Thursday, November 22, 2007

Everyday

You sit behind the wheel wondering, what on earth is causing all these traffic? Ans: arses who move slowly, indecisive drivers, and a bloody stupid traffic light that turns red after 3 freaking cars! WHAT ON EARTH ARE THE OFFICIALS DOING ABOUT IT WHEN THAT ROAD HAS GOT SO MUCH TRAFFIC GOING ON?!?!?!!! ABSOLUTELY NOTHING!! And I have never seen a traffic police on duty there. I've only seen them on junctions where the traffic lights seem fine and fair to me. Correct me if I'm wrong. But it's schtupid laaaa.

Anyway, have been having gastric 3 days ago. It never got any better till this morning. Diarrhoe came yesterday morning though. Like when I woke up, I passed water through my arseho :P I'm sick, I know.

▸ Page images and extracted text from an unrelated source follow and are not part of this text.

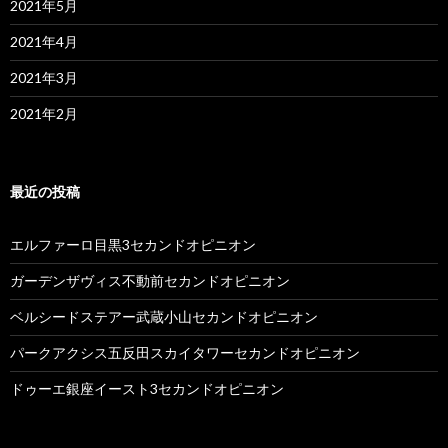
2021年5月
2021年4月
2021年3月
2021年2月
最近の投稿
エルファーロ目黒3セカンドオピニオン
ガーデンザヴィス不動前セカンドオピニオン
ベルシードステアー武蔵小山セカンドオピニオン
パークアクシス五反田スカイタワーセカンドオピニオン
ドゥーエ銀座イースト3セカンドオピニオン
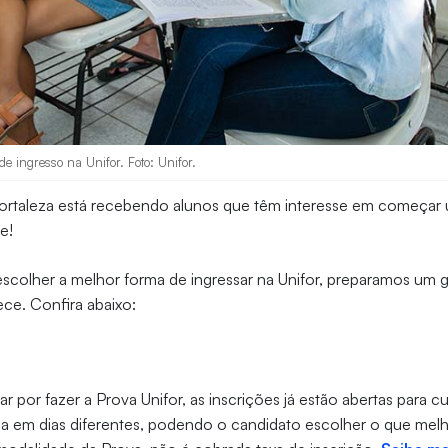
e ingresso na Unifor. Foto: Unifor.
Fortaleza está recebendo alunos que têm interesse em começa
e!
escolher a melhor forma de ingressar na Unifor, preparamos um
ece. Confira abaixo:
r por fazer a Prova Unifor, as inscrições já estão abertas para 
da em dias diferentes, podendo o candidato escolher o que mel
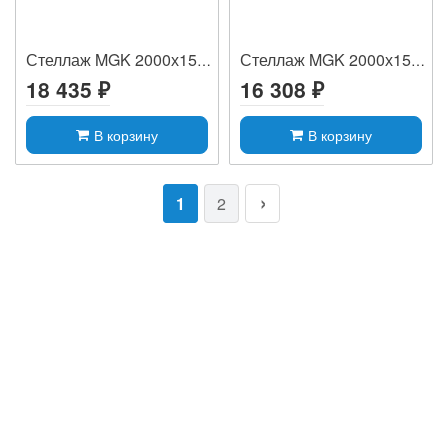
Стеллаж MGK 2000х1500х600, (3 яруса, 350...
Стеллаж MGK 2000х1500х600 фанерный насти...
18 435 ₽
16 308 ₽
В корзину
В корзину
1
2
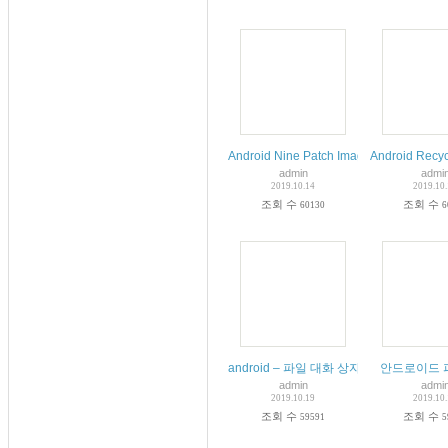
Android Nine Patch Image Example
Android Re
admin
admi
2019.10.14
2019.10
조회 수
조회 수
60130
6
android – 파일 대화 상자 선택
안드로이드 
admin
admi
2019.10.19
2019.10
조회 수
조회 수
59591
5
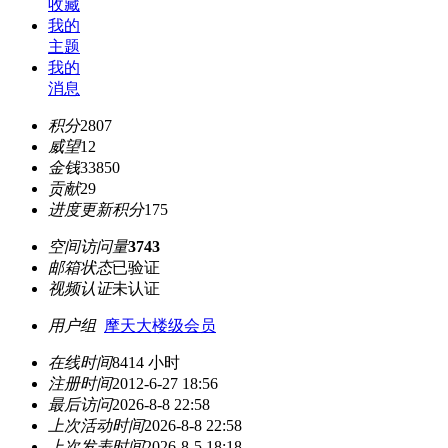
收藏
我的
主题
我的
消息
积分
2807
威望
12
金钱
33850
贡献
29
进度更新积分
175
空间访问量
3743
邮箱状态
已验证
视频认证
未认证
用户组
摩天大楼级会员
在线时间
8414 小时
注册时间
2012-6-27 18:56
最后访问
2026-8-8 22:58
上次活动时间
2026-8-8 22:58
上次发表时间
2026-8-5 18:18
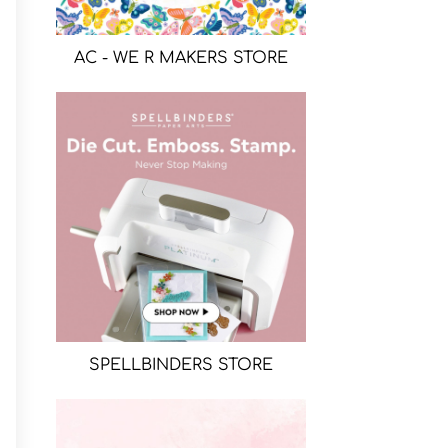
AC - WE R MAKERS STORE
SPELLBINDERS STORE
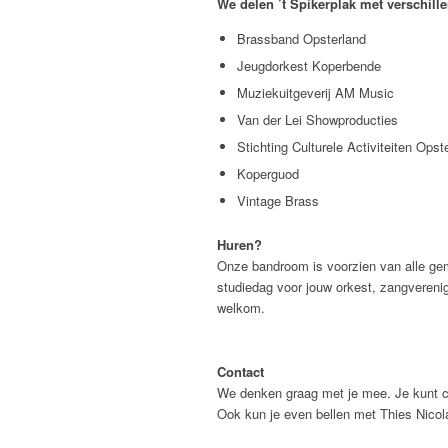
We delen ’t Spikerplak met verschill
Brassband Opsterland
Jeugdorkest Koperbende
Muziekuitgeverij AM Music
Van der Lei Showproducties
Stichting Culturele Activiteiten Opst
Koperguod
Vintage Brass
Huren?
Onze bandroom is voorzien van alle ge
studiedag voor jouw orkest, zangverenigi
welkom.
Contact
We denken graag met je mee. Je kunt 
Ook kun je even bellen met Thies Nicola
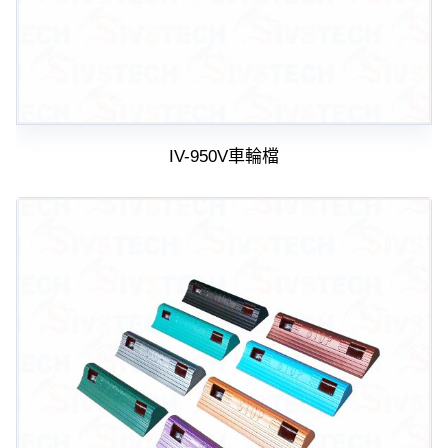
IV-950V車輪檔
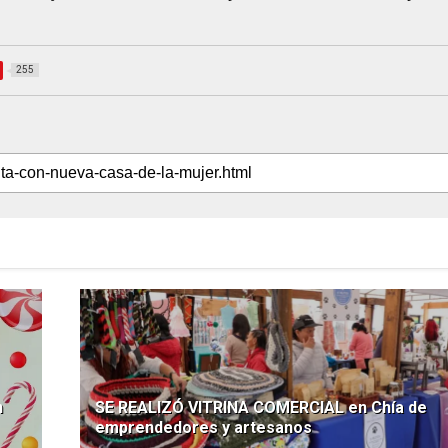
255
n
SE REALIZÓ VITRINA COMERCIAL en Chía de
emprendedores y artesanos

Went to the doc with K, The Angel, who took a day off to take me to the doc, sent me back to work for the second half of the day, and waited for me to log off from work ;) I'm blessed.

< /ringsinmyhead>
Me: Love you!
K: You bettaahh..
Me: ...
K: ehehe
< /keepsringinginmyhead>

Then at night right, when I was lying down on my side next to K, while we were talking, the gastric pain kicked in again. *Everytime it does, it's damn painful ok like needles poking you from the insides of your stomach cos its juices are acidic* And then K is this health conscious person who insist we sleep on our left sides so we won't get appendicitis. So when I was suffering from the pain, I cringed and I whined to him la. Then he was like:

K: Why? Painful ar? Sleep on your left! Sleep on your left!
Me: This IS my left..
(pauses)
K: Oh yea....
Me: HAHAHHAA...YOU'RE TRYING TO KILL ME ISSIT?! I'm in pain smore wanna make me laugh!!
K: *hides face in pillow*

K and I have this funny thing that happens every other night. We either try to wound, injure, or kill each other. Or maybe it's just me la that he reacts like that as well :P I used to kick him in the groin quite often. Then there was a lapse; I learned how to control my legs movements. Till yesterday I scratched him under the lips with a stray cuticle sticking out from my finger that made him went "OOOWWWW!!!! Cut your nails!!" and made me exclaim "It's not the nail..that's why I said I need a manicure!" and made him reply "Ok, I'll bring you to get a manicure on Saturday but must wake up early ok?" OK!

And then scratched his eye after that while I was adjusting the pillow that he gave me a sien face and screamed "You're killing me!" but I repeated again when I adjusted the pillow again and this time he tried to "Let me make your limbs shorter" by pushing my hands towards my body as if trying to fold it as if it's an antenna that threw me off the bed and made me laughed like a hyena in the middle of the night.

And then he made me hot cream of chicken with maggi mee inside cos we ran out of maggi chicken flavour and I was hungry I need something warm, not oily or contain dairy product. While he had maggi curry =D

Why do I always write so long? Hmm...I wanted this to be a short post. Whatever la.